● Required action: Within the entries below, find the portion that opens with the line containing "succulent plant: none [201,250,290,355]" and closes with the line containing "cutting board: present [328,403,649,507]". Retype that portion exactly and only.

● Exercise input:
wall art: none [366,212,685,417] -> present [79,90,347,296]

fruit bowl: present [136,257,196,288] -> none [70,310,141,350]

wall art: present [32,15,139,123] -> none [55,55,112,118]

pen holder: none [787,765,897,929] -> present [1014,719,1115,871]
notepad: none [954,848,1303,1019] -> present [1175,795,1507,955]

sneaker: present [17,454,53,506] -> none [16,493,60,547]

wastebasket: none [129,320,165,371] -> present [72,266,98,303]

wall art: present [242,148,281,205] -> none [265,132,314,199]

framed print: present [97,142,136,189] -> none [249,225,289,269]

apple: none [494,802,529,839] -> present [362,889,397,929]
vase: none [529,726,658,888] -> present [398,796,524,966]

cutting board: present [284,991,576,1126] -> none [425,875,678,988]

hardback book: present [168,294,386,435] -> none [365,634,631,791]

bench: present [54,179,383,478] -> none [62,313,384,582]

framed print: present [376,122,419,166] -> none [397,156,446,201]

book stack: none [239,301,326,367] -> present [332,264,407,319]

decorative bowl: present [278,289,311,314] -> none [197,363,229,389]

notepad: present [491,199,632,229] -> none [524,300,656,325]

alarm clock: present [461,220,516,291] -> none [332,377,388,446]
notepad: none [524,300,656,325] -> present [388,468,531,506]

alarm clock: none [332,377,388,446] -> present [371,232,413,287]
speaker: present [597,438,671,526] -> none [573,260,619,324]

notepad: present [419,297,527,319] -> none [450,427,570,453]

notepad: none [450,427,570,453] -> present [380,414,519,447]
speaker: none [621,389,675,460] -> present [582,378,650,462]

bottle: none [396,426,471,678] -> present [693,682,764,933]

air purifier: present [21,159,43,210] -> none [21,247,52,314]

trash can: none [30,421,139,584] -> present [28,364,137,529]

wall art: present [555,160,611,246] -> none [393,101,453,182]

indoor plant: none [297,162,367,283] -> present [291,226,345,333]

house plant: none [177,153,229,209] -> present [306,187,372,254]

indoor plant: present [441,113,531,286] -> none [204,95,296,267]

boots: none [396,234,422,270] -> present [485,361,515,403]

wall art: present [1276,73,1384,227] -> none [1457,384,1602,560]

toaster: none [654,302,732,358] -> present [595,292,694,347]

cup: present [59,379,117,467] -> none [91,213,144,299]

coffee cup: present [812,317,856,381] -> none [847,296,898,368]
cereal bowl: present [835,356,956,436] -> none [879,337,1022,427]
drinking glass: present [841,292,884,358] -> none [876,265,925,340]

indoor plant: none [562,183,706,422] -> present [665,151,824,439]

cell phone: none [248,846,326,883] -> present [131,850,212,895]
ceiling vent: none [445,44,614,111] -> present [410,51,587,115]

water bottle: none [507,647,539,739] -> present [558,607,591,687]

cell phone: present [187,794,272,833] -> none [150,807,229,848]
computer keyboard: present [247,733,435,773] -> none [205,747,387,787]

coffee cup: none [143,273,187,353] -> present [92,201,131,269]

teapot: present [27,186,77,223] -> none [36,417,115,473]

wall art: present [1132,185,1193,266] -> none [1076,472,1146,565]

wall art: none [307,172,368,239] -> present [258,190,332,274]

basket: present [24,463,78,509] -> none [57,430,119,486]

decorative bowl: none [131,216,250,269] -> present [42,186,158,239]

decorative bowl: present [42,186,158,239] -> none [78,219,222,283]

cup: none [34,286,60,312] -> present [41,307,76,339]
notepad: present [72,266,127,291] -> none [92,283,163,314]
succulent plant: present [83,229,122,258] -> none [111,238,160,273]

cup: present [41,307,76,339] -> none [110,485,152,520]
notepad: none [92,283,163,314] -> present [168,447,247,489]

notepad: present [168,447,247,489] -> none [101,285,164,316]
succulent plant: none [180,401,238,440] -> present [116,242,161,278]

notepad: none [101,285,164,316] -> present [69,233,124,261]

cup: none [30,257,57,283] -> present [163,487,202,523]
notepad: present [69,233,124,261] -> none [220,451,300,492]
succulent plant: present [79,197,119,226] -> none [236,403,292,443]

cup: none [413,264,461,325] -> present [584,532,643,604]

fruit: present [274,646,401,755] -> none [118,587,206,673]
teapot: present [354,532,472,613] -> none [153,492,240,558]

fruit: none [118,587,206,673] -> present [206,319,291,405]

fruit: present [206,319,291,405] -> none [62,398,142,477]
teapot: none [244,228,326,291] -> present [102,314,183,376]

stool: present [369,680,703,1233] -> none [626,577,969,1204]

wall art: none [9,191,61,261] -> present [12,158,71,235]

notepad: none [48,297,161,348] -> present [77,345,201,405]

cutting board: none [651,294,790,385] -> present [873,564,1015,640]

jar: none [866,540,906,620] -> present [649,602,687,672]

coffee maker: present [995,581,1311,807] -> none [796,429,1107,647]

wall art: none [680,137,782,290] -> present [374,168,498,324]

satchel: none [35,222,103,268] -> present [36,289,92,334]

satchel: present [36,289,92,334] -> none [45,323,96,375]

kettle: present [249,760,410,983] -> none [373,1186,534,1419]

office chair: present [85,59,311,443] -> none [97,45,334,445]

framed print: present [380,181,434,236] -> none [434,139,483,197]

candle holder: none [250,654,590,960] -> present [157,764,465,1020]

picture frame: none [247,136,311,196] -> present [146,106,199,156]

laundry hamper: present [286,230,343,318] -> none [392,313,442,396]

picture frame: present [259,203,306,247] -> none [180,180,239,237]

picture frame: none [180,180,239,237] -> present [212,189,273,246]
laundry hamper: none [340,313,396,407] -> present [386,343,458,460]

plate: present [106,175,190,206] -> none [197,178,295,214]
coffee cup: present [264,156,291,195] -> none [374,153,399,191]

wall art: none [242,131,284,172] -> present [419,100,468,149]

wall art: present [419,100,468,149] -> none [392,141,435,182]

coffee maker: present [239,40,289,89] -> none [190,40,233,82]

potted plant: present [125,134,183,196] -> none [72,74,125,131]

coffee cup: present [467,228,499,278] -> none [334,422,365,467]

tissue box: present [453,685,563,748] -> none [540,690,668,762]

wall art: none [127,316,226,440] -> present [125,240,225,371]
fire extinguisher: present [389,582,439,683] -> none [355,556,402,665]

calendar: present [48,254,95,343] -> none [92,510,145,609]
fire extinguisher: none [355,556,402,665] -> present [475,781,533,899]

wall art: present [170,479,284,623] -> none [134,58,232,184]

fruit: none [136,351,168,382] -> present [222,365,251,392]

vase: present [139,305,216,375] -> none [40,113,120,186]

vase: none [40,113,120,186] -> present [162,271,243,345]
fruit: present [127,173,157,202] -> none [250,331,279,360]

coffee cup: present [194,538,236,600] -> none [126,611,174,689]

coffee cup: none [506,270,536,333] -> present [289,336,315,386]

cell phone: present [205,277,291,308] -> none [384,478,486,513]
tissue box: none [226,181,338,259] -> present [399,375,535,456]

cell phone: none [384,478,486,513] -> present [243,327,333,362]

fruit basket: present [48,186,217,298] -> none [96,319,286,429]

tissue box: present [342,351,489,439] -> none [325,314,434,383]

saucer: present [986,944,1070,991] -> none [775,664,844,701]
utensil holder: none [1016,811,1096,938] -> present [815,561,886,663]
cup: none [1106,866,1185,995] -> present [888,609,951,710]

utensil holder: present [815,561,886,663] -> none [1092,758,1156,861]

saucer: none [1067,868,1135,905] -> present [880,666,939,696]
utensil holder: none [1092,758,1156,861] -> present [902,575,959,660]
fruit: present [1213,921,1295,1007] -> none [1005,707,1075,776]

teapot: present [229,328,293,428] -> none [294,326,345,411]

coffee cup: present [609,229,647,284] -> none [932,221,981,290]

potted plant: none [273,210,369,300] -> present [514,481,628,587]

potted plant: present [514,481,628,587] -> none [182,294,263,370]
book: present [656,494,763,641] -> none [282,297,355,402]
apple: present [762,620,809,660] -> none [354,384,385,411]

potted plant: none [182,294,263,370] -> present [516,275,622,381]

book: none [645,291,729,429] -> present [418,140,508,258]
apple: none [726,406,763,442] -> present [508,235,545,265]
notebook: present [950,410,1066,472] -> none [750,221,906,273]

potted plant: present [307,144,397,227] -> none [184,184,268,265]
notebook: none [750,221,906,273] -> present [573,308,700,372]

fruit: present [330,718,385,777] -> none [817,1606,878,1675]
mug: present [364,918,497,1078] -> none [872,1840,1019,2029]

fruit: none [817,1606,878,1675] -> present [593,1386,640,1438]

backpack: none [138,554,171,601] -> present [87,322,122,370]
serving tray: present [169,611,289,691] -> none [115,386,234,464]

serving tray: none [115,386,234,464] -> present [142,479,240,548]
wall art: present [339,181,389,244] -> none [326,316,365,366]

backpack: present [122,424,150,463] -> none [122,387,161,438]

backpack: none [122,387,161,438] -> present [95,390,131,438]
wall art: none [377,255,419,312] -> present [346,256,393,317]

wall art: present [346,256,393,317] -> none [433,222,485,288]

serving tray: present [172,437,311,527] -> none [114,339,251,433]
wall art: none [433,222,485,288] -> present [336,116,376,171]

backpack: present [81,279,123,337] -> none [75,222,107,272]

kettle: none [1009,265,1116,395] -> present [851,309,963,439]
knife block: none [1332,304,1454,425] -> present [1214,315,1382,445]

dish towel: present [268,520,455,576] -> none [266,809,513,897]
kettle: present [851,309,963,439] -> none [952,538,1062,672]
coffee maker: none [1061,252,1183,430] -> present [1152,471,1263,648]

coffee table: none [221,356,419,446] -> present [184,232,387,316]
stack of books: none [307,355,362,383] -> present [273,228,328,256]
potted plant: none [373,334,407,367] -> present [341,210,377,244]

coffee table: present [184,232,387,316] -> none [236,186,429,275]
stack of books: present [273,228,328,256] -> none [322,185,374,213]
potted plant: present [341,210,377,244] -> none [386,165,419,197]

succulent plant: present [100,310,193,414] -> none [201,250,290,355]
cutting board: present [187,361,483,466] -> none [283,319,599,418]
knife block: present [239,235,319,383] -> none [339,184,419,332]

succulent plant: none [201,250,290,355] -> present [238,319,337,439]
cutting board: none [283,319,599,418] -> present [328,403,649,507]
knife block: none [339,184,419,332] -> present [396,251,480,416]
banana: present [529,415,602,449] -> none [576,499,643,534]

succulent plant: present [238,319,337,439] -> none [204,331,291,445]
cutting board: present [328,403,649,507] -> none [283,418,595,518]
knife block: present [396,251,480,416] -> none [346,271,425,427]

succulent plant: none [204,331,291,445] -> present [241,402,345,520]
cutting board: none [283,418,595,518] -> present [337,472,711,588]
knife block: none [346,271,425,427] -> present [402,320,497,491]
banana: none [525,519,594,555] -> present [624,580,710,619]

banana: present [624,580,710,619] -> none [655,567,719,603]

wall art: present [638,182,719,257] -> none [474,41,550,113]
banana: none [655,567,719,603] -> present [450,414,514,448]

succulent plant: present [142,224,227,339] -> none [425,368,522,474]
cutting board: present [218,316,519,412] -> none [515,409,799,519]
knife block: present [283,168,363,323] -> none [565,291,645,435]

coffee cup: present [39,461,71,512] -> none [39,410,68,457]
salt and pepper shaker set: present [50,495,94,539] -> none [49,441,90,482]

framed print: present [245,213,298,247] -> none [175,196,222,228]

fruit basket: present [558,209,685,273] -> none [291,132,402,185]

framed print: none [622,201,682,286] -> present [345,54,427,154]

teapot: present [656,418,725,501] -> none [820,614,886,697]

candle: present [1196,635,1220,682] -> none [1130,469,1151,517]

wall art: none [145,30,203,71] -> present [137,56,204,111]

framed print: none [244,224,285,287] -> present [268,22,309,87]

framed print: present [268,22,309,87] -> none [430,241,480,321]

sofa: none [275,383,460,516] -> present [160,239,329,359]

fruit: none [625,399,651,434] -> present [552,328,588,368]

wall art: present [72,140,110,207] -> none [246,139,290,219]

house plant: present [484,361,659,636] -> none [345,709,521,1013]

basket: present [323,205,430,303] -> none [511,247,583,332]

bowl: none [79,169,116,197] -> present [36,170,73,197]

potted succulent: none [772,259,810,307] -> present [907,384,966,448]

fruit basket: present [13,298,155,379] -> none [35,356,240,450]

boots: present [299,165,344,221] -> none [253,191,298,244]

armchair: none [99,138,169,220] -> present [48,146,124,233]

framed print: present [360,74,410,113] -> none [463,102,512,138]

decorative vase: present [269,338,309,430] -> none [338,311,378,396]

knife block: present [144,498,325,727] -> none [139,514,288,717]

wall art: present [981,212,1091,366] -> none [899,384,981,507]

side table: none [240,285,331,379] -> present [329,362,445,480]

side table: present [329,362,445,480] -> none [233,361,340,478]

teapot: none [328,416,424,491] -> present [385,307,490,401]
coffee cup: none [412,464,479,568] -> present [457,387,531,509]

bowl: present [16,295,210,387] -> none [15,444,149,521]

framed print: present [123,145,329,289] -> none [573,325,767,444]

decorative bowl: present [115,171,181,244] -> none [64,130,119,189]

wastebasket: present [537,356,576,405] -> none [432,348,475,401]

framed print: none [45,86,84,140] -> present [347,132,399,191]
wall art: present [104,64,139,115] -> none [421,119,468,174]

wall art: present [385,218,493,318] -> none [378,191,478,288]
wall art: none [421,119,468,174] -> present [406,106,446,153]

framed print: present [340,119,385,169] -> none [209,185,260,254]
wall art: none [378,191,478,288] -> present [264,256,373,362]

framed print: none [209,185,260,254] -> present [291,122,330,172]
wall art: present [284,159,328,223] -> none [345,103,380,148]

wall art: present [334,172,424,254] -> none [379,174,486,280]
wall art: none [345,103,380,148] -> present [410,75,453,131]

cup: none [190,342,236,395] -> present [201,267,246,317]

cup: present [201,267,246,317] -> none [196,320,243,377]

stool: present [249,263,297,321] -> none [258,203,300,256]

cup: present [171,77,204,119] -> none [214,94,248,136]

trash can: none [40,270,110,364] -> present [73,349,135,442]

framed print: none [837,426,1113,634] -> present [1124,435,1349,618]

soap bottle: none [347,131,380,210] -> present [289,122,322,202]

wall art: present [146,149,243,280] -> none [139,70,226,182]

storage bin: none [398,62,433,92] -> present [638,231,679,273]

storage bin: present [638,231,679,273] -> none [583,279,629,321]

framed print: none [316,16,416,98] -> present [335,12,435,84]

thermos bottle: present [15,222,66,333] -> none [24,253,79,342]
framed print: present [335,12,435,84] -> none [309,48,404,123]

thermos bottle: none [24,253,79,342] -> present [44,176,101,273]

● Response area:
succulent plant: none [201,250,290,355] -> present [238,319,337,439]
cutting board: none [283,319,599,418] -> present [328,403,649,507]
knife block: none [339,184,419,332] -> present [396,251,480,416]
banana: present [529,415,602,449] -> none [576,499,643,534]

succulent plant: present [238,319,337,439] -> none [204,331,291,445]
cutting board: present [328,403,649,507] -> none [283,418,595,518]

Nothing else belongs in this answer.